Top five Jackie Collins novels!!
As a teenager, I knew that other people were reading Jackie Collins.
After all, her books screamed “No 1 bestseller” on the front. But I
didn’t shout about my choices, perhaps because in my early teens I was
hiding my raunchy reading material from my parents, and in my late teens
the books were a guilty pleasure for someone who was meant to be
getting to grips with The Merchant’s Tale for her A-levels.
Well, I
should have done: “sex-filled, escapist, utterly unpretentious”, as the New York Times puts it,
Collins’ novels are an over-the-top, steamy delight. Clearly she had as
much fun writing them as we do reading them. Looking back through her
writing to compile the list below, I can’t help imagining the wicked
grin spreading across her face as she whipped up her patented mix of
sex, scandal and glamour. Here are my five favourites – though I’m
willing to be persuaded otherwise.
Hollywood Wives (1983)This was my first Jackie Collins,
and it contains a scene I will never forget: the film director who has a
heart attack while having sex with a film star, after getting his
privates stuck inside her. I was astonished, slightly traumatised and
very thankful that these kinds of activities were a long way off for me.
I was also hooked by Collins’ glitzy, glamorous, steamy world of
beauties and sculpted bodies and sex and murder.
The World Is Full of Married Men (1968)Jackie
Collins’ first novel was given the ultimate tagline by Barbara Cartland:
“nasty, filthy and disgusting”. (Cartland added: “Miss Collins, you are
responsible for all the perverts in England.” Hurrah for Jackie. )
David’s wife, Linda, leaves him after he has an affair with Claudia:
“She had long, shiny ash-blond hair, which fell thickly around her face,
and deep bangs down to her eyebrows, which accentuated her enormous,
slanty green eyes. The face was perfect, with a small straight nose and
luscious full lips. She wore no makeup and no clothes, and was covered
by only a thin silk sheet.”) Things don’t turn out well for David.

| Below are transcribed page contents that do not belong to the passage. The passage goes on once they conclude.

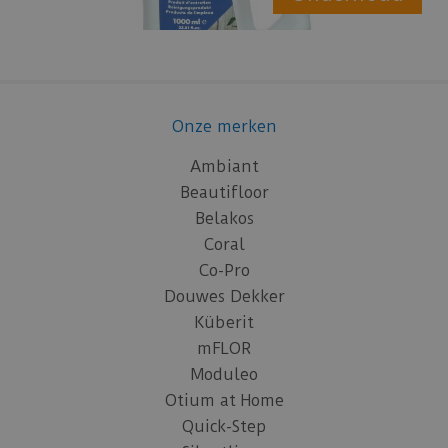
Onze merken
Ambiant
Beautifloor
Belakos
Coral
Co-Pro
Douwes Dekker
Küberit
mFLOR
Moduleo
Otium at Home
Quick-Step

The Stud (1969)Married Fontaine Khaled is “very
haughty upper-class English. Beautiful of course, with chiselled bones
(whether by nature or cosmetic surgery no one knows”. She hires a man to
run her night club and also keep her happy sexually. “I suppose you’re
wondering how this all came about, how a guy like me, Tony Schwartzburg
from somewhere near the Elephant and Castle, turned into Tony Blake, man
about town, friend of the stars, host at the most ‘in’ discotheque,
Hobo.” Collins’ sister Joan starred in the film adaptation.
The Bitch (1979)The story of Fontaine, now the
ex-wife of billionire businessman Benjamin Khaled, continues in this
novel as she enjoys an expensive party lifestyle and meets ladies’ man
Nico Constantine. It was also adapted as a film, with Joan Collins
reprising her role as Fontaine. Collins self-published an updated, rewritten version of the novel in the US in 2012.
Lucky (1985)It’s tricky to choose one favourite
Santangelo novel, but I think Lucky is my pick (or is it Lady Boss?).
Beautiful, wild, tough and street-smart, Lucky Santangelo is the
daughter of gangster Gino (family motto: “Never fuck with a
Santangelo”), who here is running a casino in Las Vegas. In weighing in
on the novel, the NY Daily News said: “So hot it will have to be printed
on asbestos.” The ninth Lucky story, The Santangelos, was published
earlier this month.
And, HOLLYWOOD WIVES is always my top favorite Jackie Collins book!